Abstract

High-administered activity In-111 octreotide (HA-Oc) therapy has been used for patients with disseminated neuroendocrine tumors (NET) with high somatostatin receptor (SSR) expression. Combining HA-Oc with radiosensitizing 5-fluorouracil (5FU) chemotherapy could enhance efficacy. Our other aim was to assess whether concomitant 5FU would contribute to significant additional toxicity. Fifteen (15) consecutive patients who received 3 cycles of HA-Oc+5FU were evaluated. Symptomatic, octreoscan, computed tomography (CT), hormonal responses, and toxicity were reviewed at 3 months post-last treatment. Long-term follow-up was performed to death or April 2008 to assess late toxicity and time to progression requiring retreatment. At 3 months post-treatment, 67% of patients had symptomatic improvement, with 20% experiencing a complete resolution of symptoms. Overall, 90% achieved stabilization or a decrease in hormone levels.

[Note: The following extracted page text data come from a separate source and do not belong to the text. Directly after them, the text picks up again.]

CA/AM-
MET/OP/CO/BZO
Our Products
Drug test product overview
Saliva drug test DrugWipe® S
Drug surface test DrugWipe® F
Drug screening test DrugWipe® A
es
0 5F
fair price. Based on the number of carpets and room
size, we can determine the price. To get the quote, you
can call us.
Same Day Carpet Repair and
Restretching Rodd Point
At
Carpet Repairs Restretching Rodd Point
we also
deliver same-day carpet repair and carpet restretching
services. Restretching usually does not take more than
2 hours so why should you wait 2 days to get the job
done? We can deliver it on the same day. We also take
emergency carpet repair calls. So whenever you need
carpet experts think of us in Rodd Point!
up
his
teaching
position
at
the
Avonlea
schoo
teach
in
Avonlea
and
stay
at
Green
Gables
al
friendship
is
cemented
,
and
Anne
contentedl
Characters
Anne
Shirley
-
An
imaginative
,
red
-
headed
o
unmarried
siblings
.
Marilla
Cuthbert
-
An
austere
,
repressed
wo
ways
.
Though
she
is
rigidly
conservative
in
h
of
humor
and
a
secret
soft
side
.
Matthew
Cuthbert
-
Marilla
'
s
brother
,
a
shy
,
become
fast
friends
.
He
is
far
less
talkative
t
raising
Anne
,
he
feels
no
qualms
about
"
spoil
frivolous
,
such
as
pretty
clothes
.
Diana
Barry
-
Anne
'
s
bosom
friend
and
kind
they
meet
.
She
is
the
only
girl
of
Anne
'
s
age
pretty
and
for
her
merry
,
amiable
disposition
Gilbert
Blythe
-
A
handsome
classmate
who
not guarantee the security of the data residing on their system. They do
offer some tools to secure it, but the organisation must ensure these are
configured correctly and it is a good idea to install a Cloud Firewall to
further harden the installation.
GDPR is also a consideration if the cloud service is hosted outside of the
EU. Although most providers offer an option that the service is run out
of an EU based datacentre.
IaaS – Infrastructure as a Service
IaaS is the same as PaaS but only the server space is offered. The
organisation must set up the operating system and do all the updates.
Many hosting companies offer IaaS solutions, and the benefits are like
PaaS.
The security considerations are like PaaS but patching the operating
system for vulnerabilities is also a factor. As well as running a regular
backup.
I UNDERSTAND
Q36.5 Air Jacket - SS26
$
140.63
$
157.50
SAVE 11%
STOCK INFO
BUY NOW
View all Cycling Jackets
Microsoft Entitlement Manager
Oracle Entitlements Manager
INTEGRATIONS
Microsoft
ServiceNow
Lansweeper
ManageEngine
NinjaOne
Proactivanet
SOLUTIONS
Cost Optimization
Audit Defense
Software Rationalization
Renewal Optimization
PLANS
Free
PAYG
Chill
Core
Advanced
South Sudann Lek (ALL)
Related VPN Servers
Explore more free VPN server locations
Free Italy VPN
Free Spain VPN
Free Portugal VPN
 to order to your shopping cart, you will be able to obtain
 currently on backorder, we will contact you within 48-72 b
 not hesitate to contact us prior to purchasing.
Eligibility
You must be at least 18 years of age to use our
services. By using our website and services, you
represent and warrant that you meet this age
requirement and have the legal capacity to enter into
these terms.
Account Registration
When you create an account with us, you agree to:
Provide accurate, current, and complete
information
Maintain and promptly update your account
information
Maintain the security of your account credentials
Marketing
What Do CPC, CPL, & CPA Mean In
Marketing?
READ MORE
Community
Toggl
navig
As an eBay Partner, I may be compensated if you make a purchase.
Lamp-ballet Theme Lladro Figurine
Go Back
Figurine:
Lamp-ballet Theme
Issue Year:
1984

Octreoscan improvement/stabilization occurred in 95% and CT stabilization in 80% of patients with previously progressive disease, but no partial or complete regression by Response Evaluation Criteria in Solid Tumors criteria. Transient lymphopenia and nausea were the most common side-effects, and there was no significant renal or grade 4 hematologic toxicity. Subacute side-effects included a peripherally inserted central catheter line thrombosis (1 patient), discomfort/pain associated with lesion necrosis, and 1 lymph node swelling. Median time to retreatment was 23 months (range, 6-34) for 10 patients. Six (6) patients deceased (no deaths directly related to 5FU); 9 patients (60%) are alive at 36-139 months. HA-Oc+5FU achieve a high rate of symptomatic response associated with stabilization/improvement in hormonal and functional scan abnormalities. Combination treatment achieved disease stabilization in the majority of patients with previously progressive disease. There was no significant observed increase in toxicity with additional 5FU, making it a promising adjunct to radiopeptide receptor therapy for progressive NET.